:: Problem statement ::
Write out the stretch of lines below that begins at the line with "De un sfert" and ends at the line with "Jul 30, 2026 07:37", including both, exactly as given and nothing more.
**** The input
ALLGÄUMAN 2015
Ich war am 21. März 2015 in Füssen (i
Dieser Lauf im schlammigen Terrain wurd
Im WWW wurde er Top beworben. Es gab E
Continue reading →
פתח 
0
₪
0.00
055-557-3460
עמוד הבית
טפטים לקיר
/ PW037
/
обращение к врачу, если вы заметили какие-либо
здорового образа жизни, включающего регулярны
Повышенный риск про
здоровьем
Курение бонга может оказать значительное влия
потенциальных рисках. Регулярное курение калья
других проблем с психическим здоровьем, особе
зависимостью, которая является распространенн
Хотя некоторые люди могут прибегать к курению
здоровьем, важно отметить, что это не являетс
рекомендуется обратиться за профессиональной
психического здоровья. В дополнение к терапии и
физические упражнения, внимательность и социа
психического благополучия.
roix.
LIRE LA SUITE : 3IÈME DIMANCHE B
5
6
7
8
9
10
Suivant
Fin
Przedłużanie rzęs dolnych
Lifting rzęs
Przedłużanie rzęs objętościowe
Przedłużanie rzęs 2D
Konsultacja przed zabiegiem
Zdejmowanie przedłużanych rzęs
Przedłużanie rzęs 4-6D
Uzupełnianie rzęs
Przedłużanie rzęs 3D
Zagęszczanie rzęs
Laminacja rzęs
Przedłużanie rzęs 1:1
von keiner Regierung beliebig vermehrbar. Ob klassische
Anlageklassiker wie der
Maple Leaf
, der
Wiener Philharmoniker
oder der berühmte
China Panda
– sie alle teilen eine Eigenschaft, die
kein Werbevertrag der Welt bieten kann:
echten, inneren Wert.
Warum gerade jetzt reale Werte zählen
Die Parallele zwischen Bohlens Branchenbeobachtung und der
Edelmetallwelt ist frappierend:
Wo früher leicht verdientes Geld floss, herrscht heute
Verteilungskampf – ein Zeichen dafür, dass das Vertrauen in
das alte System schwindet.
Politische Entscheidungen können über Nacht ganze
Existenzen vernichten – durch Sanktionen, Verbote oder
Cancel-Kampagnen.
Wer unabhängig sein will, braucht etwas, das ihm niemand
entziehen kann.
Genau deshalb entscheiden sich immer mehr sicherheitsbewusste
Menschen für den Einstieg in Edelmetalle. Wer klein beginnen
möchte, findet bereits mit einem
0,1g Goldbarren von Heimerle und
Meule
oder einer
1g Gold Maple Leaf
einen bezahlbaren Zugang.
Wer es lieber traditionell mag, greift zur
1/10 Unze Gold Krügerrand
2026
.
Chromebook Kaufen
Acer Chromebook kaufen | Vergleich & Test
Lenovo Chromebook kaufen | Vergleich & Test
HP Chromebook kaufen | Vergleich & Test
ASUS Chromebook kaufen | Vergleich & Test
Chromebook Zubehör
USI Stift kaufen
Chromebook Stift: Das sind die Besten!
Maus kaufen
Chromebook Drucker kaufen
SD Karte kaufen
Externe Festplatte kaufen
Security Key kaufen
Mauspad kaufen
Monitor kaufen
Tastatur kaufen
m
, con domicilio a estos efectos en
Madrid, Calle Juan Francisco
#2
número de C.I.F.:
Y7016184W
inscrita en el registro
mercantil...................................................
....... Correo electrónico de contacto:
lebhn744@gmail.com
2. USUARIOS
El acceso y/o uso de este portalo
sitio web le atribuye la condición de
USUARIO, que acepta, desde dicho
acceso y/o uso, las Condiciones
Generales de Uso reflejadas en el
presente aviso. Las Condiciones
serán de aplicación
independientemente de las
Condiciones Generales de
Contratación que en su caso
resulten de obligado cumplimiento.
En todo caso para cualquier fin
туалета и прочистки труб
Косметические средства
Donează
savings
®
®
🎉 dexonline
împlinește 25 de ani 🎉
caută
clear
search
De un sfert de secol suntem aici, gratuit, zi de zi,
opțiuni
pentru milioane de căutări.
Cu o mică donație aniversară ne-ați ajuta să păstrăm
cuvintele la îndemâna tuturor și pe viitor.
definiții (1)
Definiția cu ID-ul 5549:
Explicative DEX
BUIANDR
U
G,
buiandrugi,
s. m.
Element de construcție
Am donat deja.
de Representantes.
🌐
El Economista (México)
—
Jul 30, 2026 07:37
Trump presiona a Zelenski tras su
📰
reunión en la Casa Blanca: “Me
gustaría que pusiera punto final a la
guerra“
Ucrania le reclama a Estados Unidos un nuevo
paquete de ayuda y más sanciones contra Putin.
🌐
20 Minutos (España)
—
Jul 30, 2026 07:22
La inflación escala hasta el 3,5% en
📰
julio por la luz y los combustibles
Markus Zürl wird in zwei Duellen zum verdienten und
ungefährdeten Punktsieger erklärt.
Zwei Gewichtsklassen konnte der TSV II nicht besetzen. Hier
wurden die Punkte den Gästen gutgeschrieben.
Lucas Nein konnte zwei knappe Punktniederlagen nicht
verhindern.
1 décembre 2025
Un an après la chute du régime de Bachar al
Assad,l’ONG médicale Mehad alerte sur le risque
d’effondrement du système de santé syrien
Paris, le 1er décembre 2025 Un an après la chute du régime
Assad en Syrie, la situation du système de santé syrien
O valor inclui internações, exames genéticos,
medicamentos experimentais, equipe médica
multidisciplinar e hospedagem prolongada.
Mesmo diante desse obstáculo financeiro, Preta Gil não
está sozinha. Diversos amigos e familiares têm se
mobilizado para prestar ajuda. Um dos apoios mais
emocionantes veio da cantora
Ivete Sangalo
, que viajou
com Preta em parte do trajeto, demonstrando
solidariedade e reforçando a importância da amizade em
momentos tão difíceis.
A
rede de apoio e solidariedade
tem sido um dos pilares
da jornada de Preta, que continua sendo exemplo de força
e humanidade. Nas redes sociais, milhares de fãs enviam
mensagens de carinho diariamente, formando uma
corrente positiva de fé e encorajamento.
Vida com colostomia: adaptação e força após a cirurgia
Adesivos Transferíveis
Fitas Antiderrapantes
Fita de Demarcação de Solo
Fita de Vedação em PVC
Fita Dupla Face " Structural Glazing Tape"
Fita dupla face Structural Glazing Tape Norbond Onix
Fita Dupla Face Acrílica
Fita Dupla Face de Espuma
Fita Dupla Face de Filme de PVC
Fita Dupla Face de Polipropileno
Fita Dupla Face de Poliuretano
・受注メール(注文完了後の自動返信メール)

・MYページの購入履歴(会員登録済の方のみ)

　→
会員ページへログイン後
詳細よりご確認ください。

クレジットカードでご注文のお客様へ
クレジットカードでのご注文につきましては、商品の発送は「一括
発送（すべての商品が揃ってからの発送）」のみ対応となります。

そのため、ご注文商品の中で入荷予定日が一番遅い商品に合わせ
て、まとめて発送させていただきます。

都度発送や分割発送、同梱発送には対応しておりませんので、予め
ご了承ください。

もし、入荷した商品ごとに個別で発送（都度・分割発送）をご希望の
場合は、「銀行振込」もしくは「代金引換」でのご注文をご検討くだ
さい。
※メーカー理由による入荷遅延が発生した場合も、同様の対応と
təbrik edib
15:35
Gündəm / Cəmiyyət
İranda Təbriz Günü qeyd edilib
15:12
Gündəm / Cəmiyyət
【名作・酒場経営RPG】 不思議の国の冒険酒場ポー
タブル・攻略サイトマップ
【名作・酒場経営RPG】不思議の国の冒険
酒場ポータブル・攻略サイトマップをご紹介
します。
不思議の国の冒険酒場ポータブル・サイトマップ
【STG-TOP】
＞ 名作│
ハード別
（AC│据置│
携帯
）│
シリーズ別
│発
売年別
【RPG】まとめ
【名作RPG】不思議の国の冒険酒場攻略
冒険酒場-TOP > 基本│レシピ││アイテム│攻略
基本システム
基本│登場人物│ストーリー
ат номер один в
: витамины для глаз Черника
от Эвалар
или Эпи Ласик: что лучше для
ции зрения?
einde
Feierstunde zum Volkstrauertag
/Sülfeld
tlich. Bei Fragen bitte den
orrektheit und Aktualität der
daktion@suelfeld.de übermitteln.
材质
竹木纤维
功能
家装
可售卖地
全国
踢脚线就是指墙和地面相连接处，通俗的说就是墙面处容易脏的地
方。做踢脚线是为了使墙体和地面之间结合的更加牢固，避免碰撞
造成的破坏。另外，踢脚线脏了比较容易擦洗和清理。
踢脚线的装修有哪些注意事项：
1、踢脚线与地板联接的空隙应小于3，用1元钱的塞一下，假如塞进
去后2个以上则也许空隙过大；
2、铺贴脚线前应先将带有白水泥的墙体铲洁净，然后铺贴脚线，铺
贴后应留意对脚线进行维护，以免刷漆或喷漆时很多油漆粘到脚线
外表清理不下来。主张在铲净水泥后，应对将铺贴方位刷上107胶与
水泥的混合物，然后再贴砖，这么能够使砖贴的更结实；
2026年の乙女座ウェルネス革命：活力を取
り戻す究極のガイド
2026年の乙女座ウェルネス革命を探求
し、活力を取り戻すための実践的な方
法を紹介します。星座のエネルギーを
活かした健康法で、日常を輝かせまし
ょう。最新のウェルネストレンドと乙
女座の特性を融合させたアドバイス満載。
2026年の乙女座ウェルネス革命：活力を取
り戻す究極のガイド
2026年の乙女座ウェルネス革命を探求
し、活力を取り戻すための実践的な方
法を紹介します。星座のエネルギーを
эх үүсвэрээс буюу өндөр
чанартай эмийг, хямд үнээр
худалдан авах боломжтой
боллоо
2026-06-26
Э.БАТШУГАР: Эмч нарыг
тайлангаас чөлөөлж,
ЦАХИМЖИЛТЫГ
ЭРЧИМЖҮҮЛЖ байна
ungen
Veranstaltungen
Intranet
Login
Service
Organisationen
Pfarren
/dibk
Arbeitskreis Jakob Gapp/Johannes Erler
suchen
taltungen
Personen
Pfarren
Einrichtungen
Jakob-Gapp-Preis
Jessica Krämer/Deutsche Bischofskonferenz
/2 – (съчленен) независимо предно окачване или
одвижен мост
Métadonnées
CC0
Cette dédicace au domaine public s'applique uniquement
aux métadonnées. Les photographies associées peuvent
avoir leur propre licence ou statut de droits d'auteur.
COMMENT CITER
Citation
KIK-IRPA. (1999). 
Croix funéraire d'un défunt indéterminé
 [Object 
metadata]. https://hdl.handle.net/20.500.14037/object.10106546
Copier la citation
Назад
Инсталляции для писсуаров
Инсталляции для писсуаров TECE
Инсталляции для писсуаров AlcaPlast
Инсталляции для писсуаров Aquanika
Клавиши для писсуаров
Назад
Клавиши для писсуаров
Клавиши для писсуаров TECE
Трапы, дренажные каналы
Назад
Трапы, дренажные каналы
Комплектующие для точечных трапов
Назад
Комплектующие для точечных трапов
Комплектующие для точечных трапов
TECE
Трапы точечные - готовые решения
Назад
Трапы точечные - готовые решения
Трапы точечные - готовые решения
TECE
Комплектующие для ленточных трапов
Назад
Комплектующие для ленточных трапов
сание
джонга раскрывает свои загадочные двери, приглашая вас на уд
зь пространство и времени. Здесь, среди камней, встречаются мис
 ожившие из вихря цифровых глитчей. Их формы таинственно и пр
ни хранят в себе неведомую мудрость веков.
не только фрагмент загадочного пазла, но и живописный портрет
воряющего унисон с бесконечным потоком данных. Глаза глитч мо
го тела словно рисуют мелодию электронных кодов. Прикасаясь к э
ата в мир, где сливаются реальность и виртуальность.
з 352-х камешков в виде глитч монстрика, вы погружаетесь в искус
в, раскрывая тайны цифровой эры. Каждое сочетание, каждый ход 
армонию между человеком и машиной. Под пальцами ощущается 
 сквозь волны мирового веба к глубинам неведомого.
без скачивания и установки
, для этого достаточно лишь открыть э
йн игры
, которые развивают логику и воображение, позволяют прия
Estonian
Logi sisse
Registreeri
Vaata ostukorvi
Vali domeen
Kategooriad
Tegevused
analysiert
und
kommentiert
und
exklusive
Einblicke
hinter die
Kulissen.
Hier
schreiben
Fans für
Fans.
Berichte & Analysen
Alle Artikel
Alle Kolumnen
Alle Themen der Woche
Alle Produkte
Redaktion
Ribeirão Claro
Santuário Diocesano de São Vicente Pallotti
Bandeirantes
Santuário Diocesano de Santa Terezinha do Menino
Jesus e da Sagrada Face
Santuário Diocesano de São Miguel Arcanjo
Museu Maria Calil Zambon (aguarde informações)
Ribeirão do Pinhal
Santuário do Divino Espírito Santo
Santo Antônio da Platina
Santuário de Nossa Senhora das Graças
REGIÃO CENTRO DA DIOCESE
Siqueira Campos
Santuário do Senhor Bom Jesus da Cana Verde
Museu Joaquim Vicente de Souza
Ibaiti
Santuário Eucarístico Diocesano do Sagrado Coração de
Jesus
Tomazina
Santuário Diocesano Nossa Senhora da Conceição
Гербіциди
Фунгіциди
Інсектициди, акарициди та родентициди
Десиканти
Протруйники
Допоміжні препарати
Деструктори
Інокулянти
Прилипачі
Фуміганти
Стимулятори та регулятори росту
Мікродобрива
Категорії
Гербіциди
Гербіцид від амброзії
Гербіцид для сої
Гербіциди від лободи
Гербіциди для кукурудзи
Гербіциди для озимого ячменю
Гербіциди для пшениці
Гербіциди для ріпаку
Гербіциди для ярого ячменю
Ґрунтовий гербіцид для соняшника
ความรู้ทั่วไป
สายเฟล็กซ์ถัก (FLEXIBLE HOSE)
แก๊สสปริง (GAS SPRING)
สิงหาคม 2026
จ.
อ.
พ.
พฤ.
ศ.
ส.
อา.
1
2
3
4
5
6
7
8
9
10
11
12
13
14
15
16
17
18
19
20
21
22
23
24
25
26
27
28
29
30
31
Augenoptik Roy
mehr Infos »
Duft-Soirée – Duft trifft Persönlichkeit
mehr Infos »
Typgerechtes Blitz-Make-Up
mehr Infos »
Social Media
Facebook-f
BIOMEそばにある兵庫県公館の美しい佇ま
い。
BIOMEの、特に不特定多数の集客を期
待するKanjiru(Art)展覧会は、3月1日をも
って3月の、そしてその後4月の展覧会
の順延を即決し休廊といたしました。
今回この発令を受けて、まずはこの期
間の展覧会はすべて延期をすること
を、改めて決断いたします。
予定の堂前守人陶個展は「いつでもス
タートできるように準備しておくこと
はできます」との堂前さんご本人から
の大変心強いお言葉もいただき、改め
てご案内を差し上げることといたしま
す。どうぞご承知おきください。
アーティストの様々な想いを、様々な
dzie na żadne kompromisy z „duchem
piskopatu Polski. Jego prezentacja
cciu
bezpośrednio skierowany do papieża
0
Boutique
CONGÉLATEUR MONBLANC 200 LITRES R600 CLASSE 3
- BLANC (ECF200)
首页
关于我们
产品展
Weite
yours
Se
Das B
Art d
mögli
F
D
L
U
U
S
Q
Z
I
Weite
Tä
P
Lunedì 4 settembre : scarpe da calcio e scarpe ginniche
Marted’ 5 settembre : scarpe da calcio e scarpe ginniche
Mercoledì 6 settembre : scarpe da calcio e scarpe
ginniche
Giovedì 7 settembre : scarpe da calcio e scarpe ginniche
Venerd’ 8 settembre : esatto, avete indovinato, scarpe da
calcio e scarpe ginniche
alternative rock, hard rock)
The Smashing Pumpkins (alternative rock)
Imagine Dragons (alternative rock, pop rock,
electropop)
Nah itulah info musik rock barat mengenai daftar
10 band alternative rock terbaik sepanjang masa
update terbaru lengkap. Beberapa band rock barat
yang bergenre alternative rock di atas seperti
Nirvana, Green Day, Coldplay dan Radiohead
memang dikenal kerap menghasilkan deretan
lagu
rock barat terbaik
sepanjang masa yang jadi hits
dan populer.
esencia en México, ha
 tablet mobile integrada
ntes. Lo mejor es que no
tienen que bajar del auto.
********
:: Result below ::
De un sfert de secol suntem aici, gratuit, zi de zi,
opțiuni
pentru milioane de căutări.
Cu o mică donație aniversară ne-ați ajuta să păstrăm
cuvintele la îndemâna tuturor și pe viitor.
definiții (1)
Definiția cu ID-ul 5549:
Explicative DEX
BUIANDR
U
G,
buiandrugi,
s. m.
Element de construcție
Am donat deja.
de Representantes.
🌐
El Economista (México)
—
Jul 30, 2026 07:37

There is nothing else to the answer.